TASK GOAL: Put each line of the records below into a Markdown table with the columns Row and Line, numbering the rows in order and leaving out any blank lines.

SUPPLIED ENTRIES:
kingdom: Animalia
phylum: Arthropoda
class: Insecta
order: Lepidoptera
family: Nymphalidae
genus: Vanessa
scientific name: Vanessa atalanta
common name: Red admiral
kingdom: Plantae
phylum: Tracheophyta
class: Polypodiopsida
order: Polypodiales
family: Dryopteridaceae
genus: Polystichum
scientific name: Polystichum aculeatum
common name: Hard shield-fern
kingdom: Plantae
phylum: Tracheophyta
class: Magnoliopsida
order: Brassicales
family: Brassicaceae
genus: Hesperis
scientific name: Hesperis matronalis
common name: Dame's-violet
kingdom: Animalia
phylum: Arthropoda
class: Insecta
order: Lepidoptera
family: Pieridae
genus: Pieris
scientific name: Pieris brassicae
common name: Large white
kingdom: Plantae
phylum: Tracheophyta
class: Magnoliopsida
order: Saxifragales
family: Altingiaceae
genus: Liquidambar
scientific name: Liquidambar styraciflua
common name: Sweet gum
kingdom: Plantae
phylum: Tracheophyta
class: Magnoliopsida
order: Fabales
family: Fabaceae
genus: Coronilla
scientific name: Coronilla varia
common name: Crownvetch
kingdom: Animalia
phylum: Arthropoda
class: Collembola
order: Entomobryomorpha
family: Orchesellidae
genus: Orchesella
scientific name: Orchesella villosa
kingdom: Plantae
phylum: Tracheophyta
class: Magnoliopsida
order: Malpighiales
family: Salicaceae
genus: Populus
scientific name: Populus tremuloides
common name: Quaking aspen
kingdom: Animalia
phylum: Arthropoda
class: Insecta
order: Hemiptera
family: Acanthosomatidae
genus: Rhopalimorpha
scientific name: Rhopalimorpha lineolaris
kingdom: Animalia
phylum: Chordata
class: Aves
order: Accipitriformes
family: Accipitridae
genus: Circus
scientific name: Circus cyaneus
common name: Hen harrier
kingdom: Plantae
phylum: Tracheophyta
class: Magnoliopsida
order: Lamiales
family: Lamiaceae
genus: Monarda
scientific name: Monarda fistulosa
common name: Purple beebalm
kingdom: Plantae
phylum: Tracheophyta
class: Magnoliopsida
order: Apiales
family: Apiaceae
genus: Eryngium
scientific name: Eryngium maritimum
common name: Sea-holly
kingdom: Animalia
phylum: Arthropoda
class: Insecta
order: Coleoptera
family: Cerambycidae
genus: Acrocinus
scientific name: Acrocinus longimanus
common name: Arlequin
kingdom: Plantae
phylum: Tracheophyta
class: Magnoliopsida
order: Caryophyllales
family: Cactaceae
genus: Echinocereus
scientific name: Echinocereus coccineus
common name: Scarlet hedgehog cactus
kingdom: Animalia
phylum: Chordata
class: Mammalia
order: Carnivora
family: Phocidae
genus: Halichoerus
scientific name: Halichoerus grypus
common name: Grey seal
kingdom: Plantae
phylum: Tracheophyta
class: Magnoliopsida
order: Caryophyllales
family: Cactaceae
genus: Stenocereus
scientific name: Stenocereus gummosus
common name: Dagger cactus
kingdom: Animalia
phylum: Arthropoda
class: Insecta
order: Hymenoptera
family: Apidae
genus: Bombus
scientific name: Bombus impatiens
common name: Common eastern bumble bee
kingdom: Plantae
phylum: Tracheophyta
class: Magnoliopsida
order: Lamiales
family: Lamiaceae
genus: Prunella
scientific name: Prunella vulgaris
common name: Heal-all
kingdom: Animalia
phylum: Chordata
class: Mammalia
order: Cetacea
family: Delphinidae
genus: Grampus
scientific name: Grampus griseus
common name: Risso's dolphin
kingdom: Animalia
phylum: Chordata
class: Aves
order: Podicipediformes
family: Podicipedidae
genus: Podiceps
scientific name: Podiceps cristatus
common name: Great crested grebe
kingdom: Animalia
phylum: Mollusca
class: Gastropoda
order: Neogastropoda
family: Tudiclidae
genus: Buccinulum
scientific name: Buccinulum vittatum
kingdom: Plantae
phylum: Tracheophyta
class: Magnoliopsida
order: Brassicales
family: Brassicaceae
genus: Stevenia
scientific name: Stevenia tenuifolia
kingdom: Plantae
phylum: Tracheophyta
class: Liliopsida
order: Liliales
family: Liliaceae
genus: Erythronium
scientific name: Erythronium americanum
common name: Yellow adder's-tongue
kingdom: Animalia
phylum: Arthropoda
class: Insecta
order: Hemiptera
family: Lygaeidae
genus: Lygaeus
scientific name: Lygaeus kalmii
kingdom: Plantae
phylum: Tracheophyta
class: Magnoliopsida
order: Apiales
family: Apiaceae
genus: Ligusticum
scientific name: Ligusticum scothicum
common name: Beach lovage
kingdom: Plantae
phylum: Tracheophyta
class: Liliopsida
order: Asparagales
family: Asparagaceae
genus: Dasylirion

WRITTEN ANSWER:
| Row | Line |
|---|---|
| 1 | kingdom: Animalia |
| 2 | phylum: Arthropoda |
| 3 | class: Insecta |
| 4 | order: Lepidoptera |
| 5 | family: Nymphalidae |
| 6 | genus: Vanessa |
| 7 | scientific name: Vanessa atalanta |
| 8 | common name: Red admiral |
| 9 | kingdom: Plantae |
| 10 | phylum: Tracheophyta |
| 11 | class: Polypodiopsida |
| 12 | order: Polypodiales |
| 13 | family: Dryopteridaceae |
| 14 | genus: Polystichum |
| 15 | scientific name: Polystichum aculeatum |
| 16 | common name: Hard shield-fern |
| 17 | kingdom: Plantae |
| 18 | phylum: Tracheophyta |
| 19 | class: Magnoliopsida |
| 20 | order: Brassicales |
| 21 | family: Brassicaceae |
| 22 | genus: Hesperis |
| 23 | scientific name: Hesperis matronalis |
| 24 | common name: Dame's-violet |
| 25 | kingdom: Animalia |
| 26 | phylum: Arthropoda |
| 27 | class: Insecta |
| 28 | order: Lepidoptera |
| 29 | family: Pieridae |
| 30 | genus: Pieris |
| 31 | scientific name: Pieris brassicae |
| 32 | common name: Large white |
| 33 | kingdom: Plantae |
| 34 | phylum: Tracheophyta |
| 35 | class: Magnoliopsida |
| 36 | order: Saxifragales |
| 37 | family: Altingiaceae |
| 38 | genus: Liquidambar |
| 39 | scientific name: Liquidambar styraciflua |
| 40 | common name: Sweet gum |
| 41 | kingdom: Plantae |
| 42 | phylum: Tracheophyta |
| 43 | class: Magnoliopsida |
| 44 | order: Fabales |
| 45 | family: Fabaceae |
| 46 | genus: Coronilla |
| 47 | scientific name: Coronilla varia |
| 48 | common name: Crownvetch |
| 49 | kingdom: Animalia |
| 50 | phylum: Arthropoda |
| 51 | class: Collembola |
| 52 | order: Entomobryomorpha |
| 53 | family: Orchesellidae |
| 54 | genus: Orchesella |
| 55 | scientific name: Orchesella villosa |
| 56 | kingdom: Plantae |
| 57 | phylum: Tracheophyta |
| 58 | class: Magnoliopsida |
| 59 | order: Malpighiales |
| 60 | family: Salicaceae |
| 61 | genus: Populus |
| 62 | scientific name: Populus tremuloides |
| 63 | common name: Quaking aspen |
| 64 | kingdom: Animalia |
| 65 | phylum: Arthropoda |
| 66 | class: Insecta |
| 67 | order: Hemiptera |
| 68 | family: Acanthosomatidae |
| 69 | genus: Rhopalimorpha |
| 70 | scientific name: Rhopalimorpha lineolaris |
| 71 | kingdom: Animalia |
| 72 | phylum: Chordata |
| 73 | class: Aves |
| 74 | order: Accipitriformes |
| 75 | family: Accipitridae |
| 76 | genus: Circus |
| 77 | scientific name: Circus cyaneus |
| 78 | common name: Hen harrier |
| 79 | kingdom: Plantae |
| 80 | phylum: Tracheophyta |
| 81 | class: Magnoliopsida |
| 82 | order: Lamiales |
| 83 | family: Lamiaceae |
| 84 | genus: Monarda |
| 85 | scientific name: Monarda fistulosa |
| 86 | common name: Purple beebalm |
| 87 | kingdom: Plantae |
| 88 | phylum: Tracheophyta |
| 89 | class: Magnoliopsida |
| 90 | order: Apiales |
| 91 | family: Apiaceae |
| 92 | genus: Eryngium |
| 93 | scientific name: Eryngium maritimum |
| 94 | common name: Sea-holly |
| 95 | kingdom: Animalia |
| 96 | phylum: Arthropoda |
| 97 | class: Insecta |
| 98 | order: Coleoptera |
| 99 | family: Cerambycidae |
| 100 | genus: Acrocinus |
| 101 | scientific name: Acrocinus longimanus |
| 102 | common name: Arlequin |
| 103 | kingdom: Plantae |
| 104 | phylum: Tracheophyta |
| 105 | class: Magnoliopsida |
| 106 | order: Caryophyllales |
| 107 | family: Cactaceae |
| 108 | genus: Echinocereus |
| 109 | scientific name: Echinocereus coccineus |
| 110 | common name: Scarlet hedgehog cactus |
| 111 | kingdom: Animalia |
| 112 | phylum: Chordata |
| 113 | class: Mammalia |
| 114 | order: Carnivora |
| 115 | family: Phocidae |
| 116 | genus: Halichoerus |
| 117 | scientific name: Halichoerus grypus |
| 118 | common name: Grey seal |
| 119 | kingdom: Plantae |
| 120 | phylum: Tracheophyta |
| 121 | class: Magnoliopsida |
| 122 | order: Caryophyllales |
| 123 | family: Cactaceae |
| 124 | genus: Stenocereus |
| 125 | scientific name: Stenocereus gummosus |
| 126 | common name: Dagger cactus |
| 127 | kingdom: Animalia |
| 128 | phylum: Arthropoda |
| 129 | class: Insecta |
| 130 | order: Hymenoptera |
| 131 | family: Apidae |
| 132 | genus: Bombus |
| 133 | scientific name: Bombus impatiens |
| 134 | common name: Common eastern bumble bee |
| 135 | kingdom: Plantae |
| 136 | phylum: Tracheophyta |
| 137 | class: Magnoliopsida |
| 138 | order: Lamiales |
| 139 | family: Lamiaceae |
| 140 | genus: Prunella |
| 141 | scientific name: Prunella vulgaris |
| 142 | common name: Heal-all |
| 143 | kingdom: Animalia |
| 144 | phylum: Chordata |
| 145 | class: Mammalia |
| 146 | order: Cetacea |
| 147 | family: Delphinidae |
| 148 | genus: Grampus |
| 149 | scientific name: Grampus griseus |
| 150 | common name: Risso's dolphin |
| 151 | kingdom: Animalia |
| 152 | phylum: Chordata |
| 153 | class: Aves |
| 154 | order: Podicipediformes |
| 155 | family: Podicipedidae |
| 156 | genus: Podiceps |
| 157 | scientific name: Podiceps cristatus |
| 158 | common name: Great crested grebe |
| 159 | kingdom: Animalia |
| 160 | phylum: Mollusca |
| 161 | class: Gastropoda |
| 162 | order: Neogastropoda |
| 163 | family: Tudiclidae |
| 164 | genus: Buccinulum |
| 165 | scientific name: Buccinulum vittatum |
| 166 | kingdom: Plantae |
| 167 | phylum: Tracheophyta |
| 168 | class: Magnoliopsida |
| 169 | order: Brassicales |
| 170 | family: Brassicaceae |
| 171 | genus: Stevenia |
| 172 | scientific name: Stevenia tenuifolia |
| 173 | kingdom: Plantae |
| 174 | phylum: Tracheophyta |
| 175 | class: Liliopsida |
| 176 | order: Liliales |
| 177 | family: Liliaceae |
| 178 | genus: Erythronium |
| 179 | scientific name: Erythronium americanum |
| 180 | common name: Yellow adder's-tongue |
| 181 | kingdom: Animalia |
| 182 | phylum: Arthropoda |
| 183 | class: Insecta |
| 184 | order: Hemiptera |
| 185 | family: Lygaeidae |
| 186 | genus: Lygaeus |
| 187 | scientific name: Lygaeus kalmii |
| 188 | kingdom: Plantae |
| 189 | phylum: Tracheophyta |
| 190 | class: Magnoliopsida |
| 191 | order: Apiales |
| 192 | family: Apiaceae |
| 193 | genus: Ligusticum |
| 194 | scientific name: Ligusticum scothicum |
| 195 | common name: Beach lovage |
| 196 | kingdom: Plantae |
| 197 | phylum: Tracheophyta |
| 198 | class: Liliopsida |
| 199 | order: Asparagales |
| 200 | family: Asparagaceae |
| 201 | genus: Dasylirion |